The differences may be due to hypoplasia associated with tilted disc. There is little knowledge regarding the underlying etiology of the embryonic aberrations(19). Simon et al.(20) reported that intrauterine injury to the retina, optic nerve, chiasm or posterior visual pathway may cause hypoplasia of the optic nerve. Similarly Apple et al.(5) speculated that localized absence of ganglion cells and their failure to make synaptic connections in the lateral geniculate body might result in hypoplastic development of other supportive tissue. Consequently, the disc becomes tilted because of the imbalance in the number of ganglion cells and supportive tissue within the optic nerve. In addition, when the visual fields of eyes with tilted optic disc were compared to control groups, there was generalized reduction in retinal sensitivity in all quadrants(21). This generalized reduction in sensitivity has lead to the opinion that tilted disc may represent a diffusely hypoplastic optic nerve(22).
It is an uneasy issue whether a patient with tilted disc and ocular hypertension has glaucomatous optic neuropathy and RNFL damage. A commonly observed problem with tilted disc is the detection of early glaucomatous damage. Both are associated with visual field defects, and tilted disc morphology is a finding in optic disc rim evaluation; its presence makes identification of the usual signs of glaucomatous damage, such as pathological cupping, difficult to detect(23,24). We may say that the presence of a small visual field defect in a patient with an inferior tilted disc and superior RNFL loss is most probably related to tilted disc morphology instead of glaucomatous optic neuropathy; however, this argument needs to be proven by large-scale studies comparing visual fields in both glaucoma and tilted disc groups. In addition to clinical examination, realization of OCT in conjunction with perimetry can help in the diagnosis and monitoring of glaucoma in cases of concomitant optic disc tilt. OCT appears to have the ability to distinguish normal from glaucomatous optic nerve heads, but it is not clear that these findings can be generalized to tilted disc and glaucoma(25). Witmer et al.(2) partly supported this notion as they reported that new technologies for imaging the optic nerve head and RNFL currently had a limited role in diagnosing and monitoring tilted disc. There could be OCT error due to the abnormal anatomy of the nerve, as tilted discs can mimic other conditions; however, this diagnostic error is best prevented by clinicians who are familiar with the clinical manifestations of the anomaly. Nevertheless, in a study of patients with glaucoma and tilted discs, OCT was shown to be accurate in measuring the RNFL thickness and corresponded well to Humphrey visual field defects(26).

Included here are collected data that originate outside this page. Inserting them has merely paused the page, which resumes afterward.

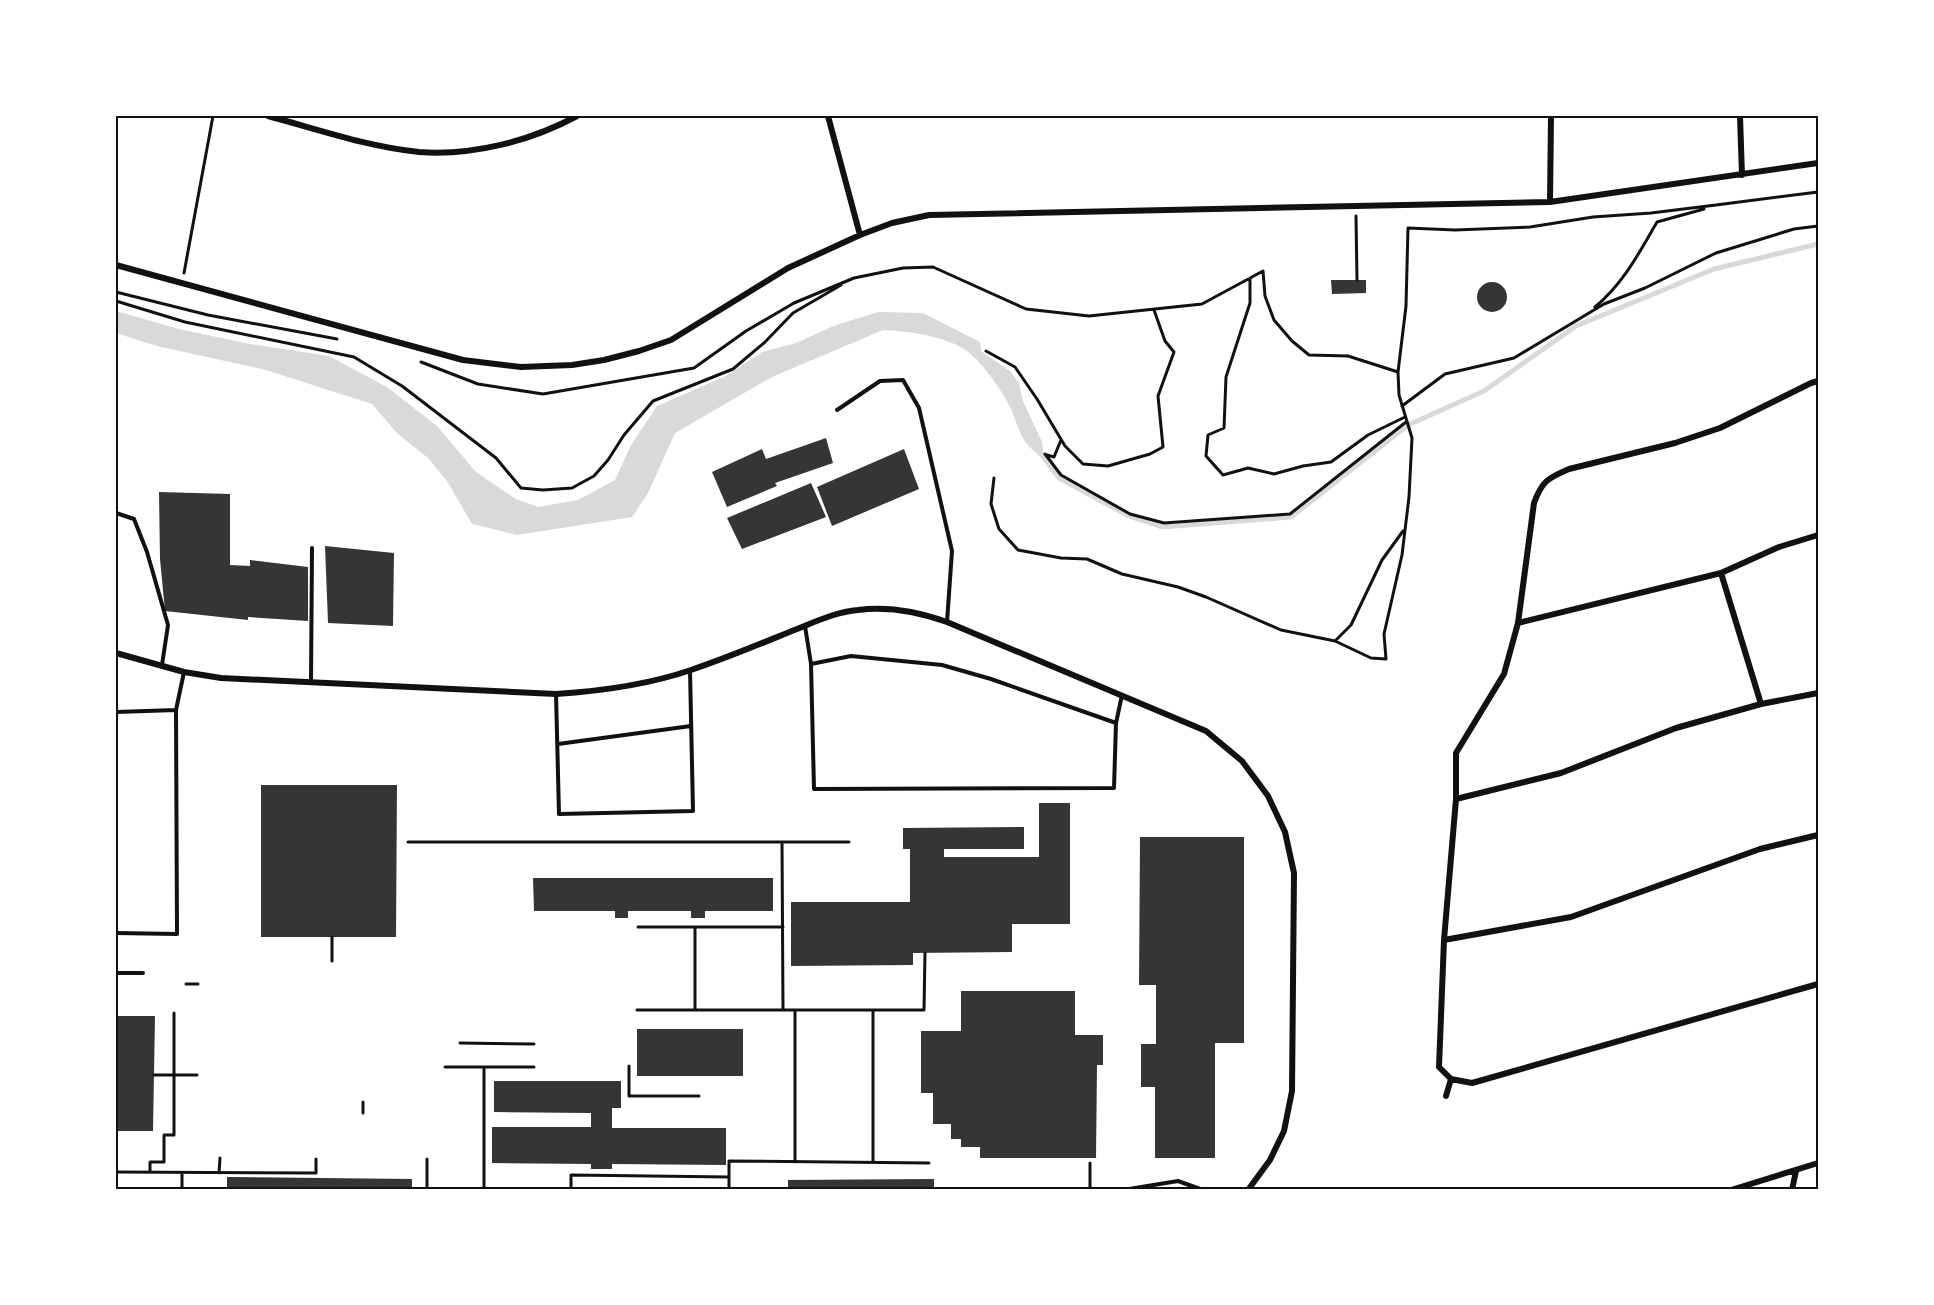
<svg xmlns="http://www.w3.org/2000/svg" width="1934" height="1305" viewBox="0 0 1934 1305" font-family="Mulish,sans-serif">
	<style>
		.water { fill: #d9d9d9 }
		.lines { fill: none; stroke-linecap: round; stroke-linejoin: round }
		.stream { stroke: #d9d9d9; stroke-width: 5 }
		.building { fill: #353535 }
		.path { stroke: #111; stroke-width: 3 }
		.service { stroke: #111; stroke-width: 4 }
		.minor { stroke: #111; stroke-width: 6 }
		.neatline { fill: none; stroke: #111; stroke-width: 2 }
	</style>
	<rect width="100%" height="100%" fill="#fff"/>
	<path class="water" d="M116,311L179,329L250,344L329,356L387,387L437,426L476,472L516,499L538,507L578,500L615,480L631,445L657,406L726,376L762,352L796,343L836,325L879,312L923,313L980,342L981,351L1010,371L1019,383L1023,401L1042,442L1044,460C1038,454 1029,448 1024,440C1018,430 1015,417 1010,407C1001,389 980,359 964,349C943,336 907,331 883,330L772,377L675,433L648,493L632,517L517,535L472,524L447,481L428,458L397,433L372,404L266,370L157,346L116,333Z"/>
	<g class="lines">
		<path class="stream" d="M1042,455L1059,478L1129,516L1162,527L1291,517L1408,425L1484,391L1576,326L1714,269L1818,244"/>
	</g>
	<path class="building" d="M1331,280H1366V293L1332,294Z
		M1477 297a15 15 0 1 1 30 0a15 15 0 1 1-30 0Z
		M826,438L833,463L775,483L777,486L727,507L712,472L762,449L766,459Z
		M904,449L919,489L832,526L817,487Z
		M811,483L826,517L742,549L727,518Z
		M159,492L230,494V565L250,566V560L308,567V621L248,617V620L165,611L160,559Z
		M325,546L394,553L393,626L328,623Z
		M261,785H397L396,937H261Z
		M1039,803H1070V924H1012V952L913,953V965L791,966V902H910V849H903V828L1024,827V849H944V857H1039Z
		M1140,837H1244V1043H1215V1158H1155V1087H1141V1044H1156V985H1139Z
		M533,878H773V911H705V918H691V911H628V918H615V911H534Z
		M961,991H1075V1035H1103V1065H1097L1096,1158H980V1147H961V1139H951V1124H933V1093H921V1031H961Z
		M116,1016H155L153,1131H116Z
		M637,1029H743V1076H637Z
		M494,1081H621V1108H612V1128H726V1165L612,1164V1169H591V1164L492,1163V1127H591V1113L494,1112Z
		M227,1177L412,1179V1190H227Z
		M934,1179V1190H788V1180Z"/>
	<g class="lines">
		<path class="path" d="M1716,205L1818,192
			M1356,216L1357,280
			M184,273L213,116
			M1250,278V303L1226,377L1224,428L1208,435L1206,456L1223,475L1248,468L1274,474L1303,466L1331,462L1368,435L1405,417
			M116,292L208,315L337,339
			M116,301L185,322L354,357L402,386L496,458L521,488L543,490L572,488L594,476L608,460L624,435L653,401L733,369L765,342L793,313L841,285
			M1595,307C1623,284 1639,253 1657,222L1704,209
			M986,351L1015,367L1037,399L1065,446L1083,464L1108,466L1150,454L1163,447L1158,396L1174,352L1165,341L1154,310
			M421,362L478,384L543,394L694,368L746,331L794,303L854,278L903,268L933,267L1026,309L1089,316L1202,304L1263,271L1265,296L1274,320L1292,341L1309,355L1348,356L1398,372
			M1402,406L1445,374L1514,358L1604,304L1645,288L1716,253L1794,229L1818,226
			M1045,454L1061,475L1130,514L1164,523L1290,514L1406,422
			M1047,455L1054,457L1061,440
			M994,478L991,504L999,529L1018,550L1061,558L1087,559L1122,574L1178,587L1206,597L1281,630L1335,641L1371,658L1386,659L1384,634L1402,555L1409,497L1412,438L1399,395L1398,372L1406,306L1408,228L1455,230L1530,227L1593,217L1651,213L1716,205
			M1335,641L1351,625L1382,560L1403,531
			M408,842H849
			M782,842L783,1010
			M638,927H783
			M695,928V1010
			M332,937V961
			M186,984H198
			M637,1010H924L925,953
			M795,1010V1162
			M873,1010V1162
			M460,1043L534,1044
			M629,1066V1096H699
			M445,1067H534
			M154,1075H197
			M363,1102V1113
			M427,1159V1190
			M1090,1163V1190
			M116,1172L316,1173V1159
			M150,1172V1162H164V1135H174V1013
			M182,1173V1190
			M219,1173L220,1158
			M484,1190V1067
			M571,1190V1175L729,1177
			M729,1190V1161L929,1163"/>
		<path class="service" d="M837,410L880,381L903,380L919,408L952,551L947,622
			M116,513L134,519L147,552L168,625L162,665
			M805,626L811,664L814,789L1114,788L1116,723L991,679L942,665L851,656L811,664
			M311,682L312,548
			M556,694L559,814L693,811L690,670
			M116,712L176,710
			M1116,723L1122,695
			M558,744L691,726
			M116,933L177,934L176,710L184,672
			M116,973H143
			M1123,1190L1178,1181L1203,1190"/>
		<path class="minor" d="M268,116C317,129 368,147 419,152C472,156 531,141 577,116
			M828,116L860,235
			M1740,116L1742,175
			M1550,202L1551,116
			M116,265L463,360L521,367L572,365L604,360L639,351L671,340L788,268L860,235L892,223L929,215L1550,202L1818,163
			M1818,381L1811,383L1720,428L1675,443L1569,469C1548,478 1542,481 1534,503L1518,623L1504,674L1456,753V799L1444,940L1439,1067L1451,1079L1472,1083L1818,984
			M1721,573L1761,704
			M1518,623L1721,573L1779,547L1818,535
			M116,653L184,672L221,678L556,694C603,691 647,685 691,670C727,658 762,643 797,629C817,621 836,612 858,610C888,606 919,612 947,622L1206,731L1242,761L1268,796L1285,832L1294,873L1292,1091L1284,1131L1270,1160L1248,1190
			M1456,799L1561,773L1676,728L1761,704L1818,693
			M1444,940L1571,917L1760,849L1818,835
			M1446,1096L1451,1079
			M1731,1190L1818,1163
			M1792,1190L1796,1171"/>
	</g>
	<rect width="1934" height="1305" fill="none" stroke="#ffffff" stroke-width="234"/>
	<rect x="117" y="117" width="1700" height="1071" class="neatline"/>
</svg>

Eyes with tilted discs were more miopic than controls. However, none of our cases had evident posterior staphylomas on fundoscopic examination. Furthermore, we recruited cases with a spherical equivalent lower than 6.00 D of myopia to reduce the possible effects of myopic chorioretinopathy on peripapillary RNFL. To avoid RNFL changes due to mechanical tissue stretching, we included cases with an axial length measurement within a certain range (22-26 mm).

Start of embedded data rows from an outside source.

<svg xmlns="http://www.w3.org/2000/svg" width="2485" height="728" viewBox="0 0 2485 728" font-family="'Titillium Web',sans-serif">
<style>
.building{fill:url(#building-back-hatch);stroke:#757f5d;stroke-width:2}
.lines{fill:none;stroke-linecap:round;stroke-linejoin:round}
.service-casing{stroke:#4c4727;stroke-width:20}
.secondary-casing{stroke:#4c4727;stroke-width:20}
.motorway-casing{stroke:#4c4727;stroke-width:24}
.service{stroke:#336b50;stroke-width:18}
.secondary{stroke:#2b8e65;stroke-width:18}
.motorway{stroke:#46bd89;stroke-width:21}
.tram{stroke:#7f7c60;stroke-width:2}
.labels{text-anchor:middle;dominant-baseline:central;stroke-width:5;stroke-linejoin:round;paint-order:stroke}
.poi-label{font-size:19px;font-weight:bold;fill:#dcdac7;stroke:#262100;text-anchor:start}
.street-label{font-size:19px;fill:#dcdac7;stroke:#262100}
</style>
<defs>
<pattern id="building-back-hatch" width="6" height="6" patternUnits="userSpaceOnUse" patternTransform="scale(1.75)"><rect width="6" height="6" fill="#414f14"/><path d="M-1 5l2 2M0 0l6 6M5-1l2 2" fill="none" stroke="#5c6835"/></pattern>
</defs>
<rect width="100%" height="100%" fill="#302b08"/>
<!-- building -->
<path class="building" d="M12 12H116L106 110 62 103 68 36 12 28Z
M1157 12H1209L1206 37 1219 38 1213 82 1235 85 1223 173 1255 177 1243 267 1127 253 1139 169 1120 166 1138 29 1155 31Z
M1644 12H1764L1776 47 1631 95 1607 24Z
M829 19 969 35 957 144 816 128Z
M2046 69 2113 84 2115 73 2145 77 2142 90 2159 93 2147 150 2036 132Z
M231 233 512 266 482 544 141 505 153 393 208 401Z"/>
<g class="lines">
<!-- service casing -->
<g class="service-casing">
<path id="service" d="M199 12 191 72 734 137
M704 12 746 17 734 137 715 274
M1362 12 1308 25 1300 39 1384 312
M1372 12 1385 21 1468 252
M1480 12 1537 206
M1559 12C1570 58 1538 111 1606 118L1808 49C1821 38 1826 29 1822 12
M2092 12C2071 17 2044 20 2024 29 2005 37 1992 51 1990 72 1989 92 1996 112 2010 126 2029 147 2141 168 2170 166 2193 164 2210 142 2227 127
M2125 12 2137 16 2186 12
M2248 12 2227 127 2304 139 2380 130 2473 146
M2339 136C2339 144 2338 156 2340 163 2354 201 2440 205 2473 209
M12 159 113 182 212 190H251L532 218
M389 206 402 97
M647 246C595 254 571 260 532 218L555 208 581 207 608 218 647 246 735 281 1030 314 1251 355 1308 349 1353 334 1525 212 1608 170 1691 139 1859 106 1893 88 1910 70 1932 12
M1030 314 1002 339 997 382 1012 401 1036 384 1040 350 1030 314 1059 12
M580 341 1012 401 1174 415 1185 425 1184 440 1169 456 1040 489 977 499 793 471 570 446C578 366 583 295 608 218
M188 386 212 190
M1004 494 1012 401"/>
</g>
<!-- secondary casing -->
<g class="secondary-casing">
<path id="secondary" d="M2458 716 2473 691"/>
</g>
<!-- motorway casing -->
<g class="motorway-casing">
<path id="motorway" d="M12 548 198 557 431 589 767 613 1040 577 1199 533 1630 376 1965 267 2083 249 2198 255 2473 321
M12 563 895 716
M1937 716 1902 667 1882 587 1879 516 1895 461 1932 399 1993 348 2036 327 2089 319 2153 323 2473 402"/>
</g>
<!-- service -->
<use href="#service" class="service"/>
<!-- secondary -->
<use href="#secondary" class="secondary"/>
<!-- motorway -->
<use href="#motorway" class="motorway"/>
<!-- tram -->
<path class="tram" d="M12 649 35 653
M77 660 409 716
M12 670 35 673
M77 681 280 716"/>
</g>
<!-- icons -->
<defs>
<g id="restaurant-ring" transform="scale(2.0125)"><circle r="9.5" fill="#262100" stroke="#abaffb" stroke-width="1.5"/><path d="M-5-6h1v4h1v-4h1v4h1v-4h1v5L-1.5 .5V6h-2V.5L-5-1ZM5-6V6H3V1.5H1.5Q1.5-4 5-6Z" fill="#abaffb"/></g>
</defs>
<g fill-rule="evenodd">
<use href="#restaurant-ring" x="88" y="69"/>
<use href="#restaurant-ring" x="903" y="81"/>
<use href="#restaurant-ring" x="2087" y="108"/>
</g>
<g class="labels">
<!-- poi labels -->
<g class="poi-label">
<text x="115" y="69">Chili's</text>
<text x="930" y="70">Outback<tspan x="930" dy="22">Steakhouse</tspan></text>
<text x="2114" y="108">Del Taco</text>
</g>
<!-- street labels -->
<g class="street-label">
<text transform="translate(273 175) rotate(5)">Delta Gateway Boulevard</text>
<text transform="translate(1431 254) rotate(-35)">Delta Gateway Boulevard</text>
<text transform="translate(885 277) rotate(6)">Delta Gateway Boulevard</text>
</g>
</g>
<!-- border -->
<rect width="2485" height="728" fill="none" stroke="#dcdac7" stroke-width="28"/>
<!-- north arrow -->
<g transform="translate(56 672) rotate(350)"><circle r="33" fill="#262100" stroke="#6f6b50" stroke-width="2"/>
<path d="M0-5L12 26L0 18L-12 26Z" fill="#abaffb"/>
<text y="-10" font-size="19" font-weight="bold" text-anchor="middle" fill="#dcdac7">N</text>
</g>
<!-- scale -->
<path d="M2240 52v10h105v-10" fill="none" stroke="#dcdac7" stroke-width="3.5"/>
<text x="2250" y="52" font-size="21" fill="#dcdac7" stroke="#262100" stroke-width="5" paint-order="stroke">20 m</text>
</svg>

OCT imaging of the optic nerve head and RNFL rely on validated normative data; however, validated normative datasets for tilted disc do not currently exist. Therefore, considering these data, imaging the optic disc with OCT could be a limitation of our study.

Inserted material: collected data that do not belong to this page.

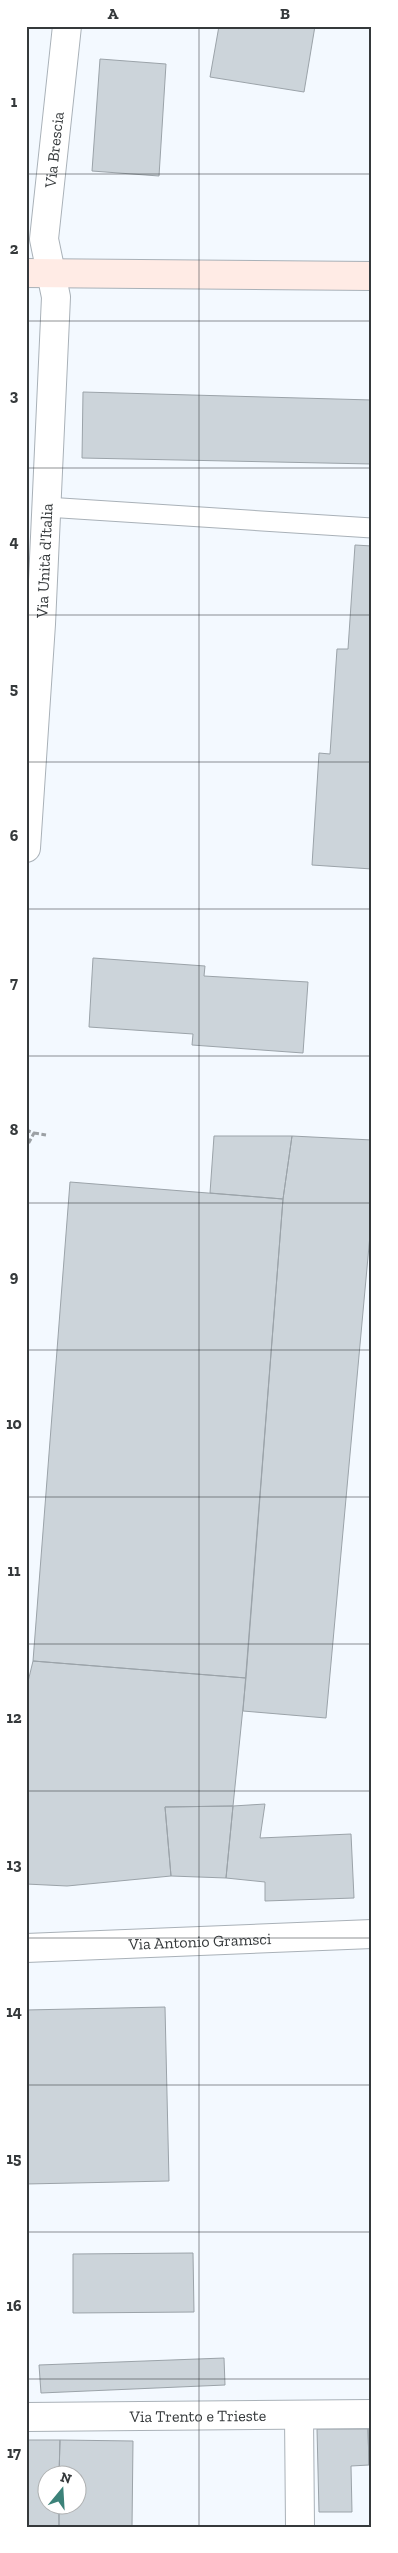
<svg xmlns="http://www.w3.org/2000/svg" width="398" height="2553" font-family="'Zilla Slab',serif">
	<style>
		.building { fill: #ccd4da; stroke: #9ba3a9 }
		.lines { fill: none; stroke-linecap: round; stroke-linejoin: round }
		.lane-casing { stroke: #a9b1b8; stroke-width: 21 }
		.street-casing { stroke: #a9b1b8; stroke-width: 30 }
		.secondary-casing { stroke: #a9b1b8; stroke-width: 30 }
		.path { stroke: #9ba0a4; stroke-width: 3; stroke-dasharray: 5 2.5; stroke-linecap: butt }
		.lane { stroke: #fff; stroke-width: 19 }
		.street { stroke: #fff; stroke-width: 28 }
		.secondary { stroke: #ffebe5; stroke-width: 28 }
		.grid { fill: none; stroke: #35393b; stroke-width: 1; stroke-opacity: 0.55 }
		.labels { text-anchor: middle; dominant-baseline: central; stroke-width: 4.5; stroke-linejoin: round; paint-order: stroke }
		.street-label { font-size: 16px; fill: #35393b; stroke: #fff }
		.neatline { fill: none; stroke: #35393b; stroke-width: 2 }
		.grid-label { font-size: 16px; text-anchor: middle; font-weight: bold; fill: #35393b }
	</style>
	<rect width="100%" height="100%" fill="#f3f9ff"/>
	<path class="building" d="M219,26H315L304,92L210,77Z
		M100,59L166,64L159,176L92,171Z
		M83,392L372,400V464L82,458Z
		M355,545L372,546V869L312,865L319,753L330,754L337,649H348Z
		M93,958L205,966L204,976L308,982L303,1053L192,1045L193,1034L89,1027Z
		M214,1136H292L283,1199L210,1193Z
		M292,1136L372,1140V1213L326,1718L243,1711L283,1199Z
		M70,1182L283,1199L246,1678L33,1661Z
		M33,1661L246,1678L233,1806L165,1807L171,1876L67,1886L26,1884V1690Z
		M265,1804L260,1838L351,1834L354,1898L265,1901V1882L226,1878L233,1806Z
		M233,1806L226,1878L171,1876L165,1807Z
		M165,2007L169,2181L26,2184V2010Z
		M193,2253L194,2312L73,2313V2254Z
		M224,2358L225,2385L41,2393L39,2365Z
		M317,2429H368L369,2465L351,2466L352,2512H319Z
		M368,2429H372V2465H369Z
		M26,2440H60L59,2476H48V2506H59V2527H26Z
		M60,2440L133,2441L132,2527H59V2506H78V2476H59Z"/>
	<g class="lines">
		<g class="lane-casing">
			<path id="lane" d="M46,507L372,528"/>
		</g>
		<g class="street-casing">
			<g id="street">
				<path id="s1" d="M26,848L41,624L56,297L44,239L67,26"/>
				<path id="s2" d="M26,1948L372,1934"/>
				<path d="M299,2415L300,2527"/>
				<path id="s3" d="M26,2417L372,2414"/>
			</g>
		</g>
		<g class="secondary-casing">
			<path id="secondary" d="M26,273L372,276"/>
		</g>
		<path class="path" d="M26,1130L34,1133L26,1148
			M34,1133L46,1135"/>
		<use href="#lane" class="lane"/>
		<use href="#street" class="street"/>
		<use href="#secondary" class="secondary"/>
	</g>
	<path class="grid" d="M199,26V2527M26,174H372M26,321H372M26,468H372M26,615H372M26,762H372M26,909H372M26,1056H372M26,1203H372M26,1350H372M26,1497H372M26,1644H372M26,1791H372M26,1938H372M26,2085H372M26,2232H372M26,2379H372"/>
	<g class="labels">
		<g class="street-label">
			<text stroke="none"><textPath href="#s1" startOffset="701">Via Brescia</textPath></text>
			<text stroke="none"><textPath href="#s1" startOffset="288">Via Unità d'Italia</textPath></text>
			<text stroke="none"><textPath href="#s2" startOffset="174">Via Antonio Gramsci</textPath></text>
			<text stroke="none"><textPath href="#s3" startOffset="172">Via Trento e Trieste</textPath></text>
		</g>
	</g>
	<rect width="398" height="2553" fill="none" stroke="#ffffff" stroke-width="55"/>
	<g transform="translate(62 2490) rotate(18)"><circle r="24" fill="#ffffff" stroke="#aeb0b1"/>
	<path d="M0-4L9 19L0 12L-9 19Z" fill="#3c8279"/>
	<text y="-8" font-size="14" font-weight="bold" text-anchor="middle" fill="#35393b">N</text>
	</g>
	<rect x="28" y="28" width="342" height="2498" class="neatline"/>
	<g class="grid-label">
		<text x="113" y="19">A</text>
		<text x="285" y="19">B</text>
		<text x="14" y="107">1</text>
		<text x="14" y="254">2</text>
		<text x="14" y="401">3</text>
		<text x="14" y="547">4</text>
		<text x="14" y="694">5</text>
		<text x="14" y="841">6</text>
		<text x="14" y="988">7</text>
		<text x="14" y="1135">8</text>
		<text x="14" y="1282">9</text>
		<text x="14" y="1429">10</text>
		<text x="14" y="1576">11</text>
		<text x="14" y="1723">12</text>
		<text x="14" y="1870">13</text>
		<text x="14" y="2017">14</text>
		<text x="14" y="2164">15</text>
		<text x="14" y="2311">16</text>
		<text x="14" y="2458">17</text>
	</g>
</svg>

This study demonstrated a clinical characterization of the main tilted disc morphologies that may be helpful in differentiating a tilted disc from other altered disc morphologies. Additionally, the presence of optic disc tilt should be taken into account when interpreting peripapillary RNFL and choroidal thicknesses by SD-OCT. It would be beneficial to explore the comparison between glaucoma and tilted disc groups in additional studies.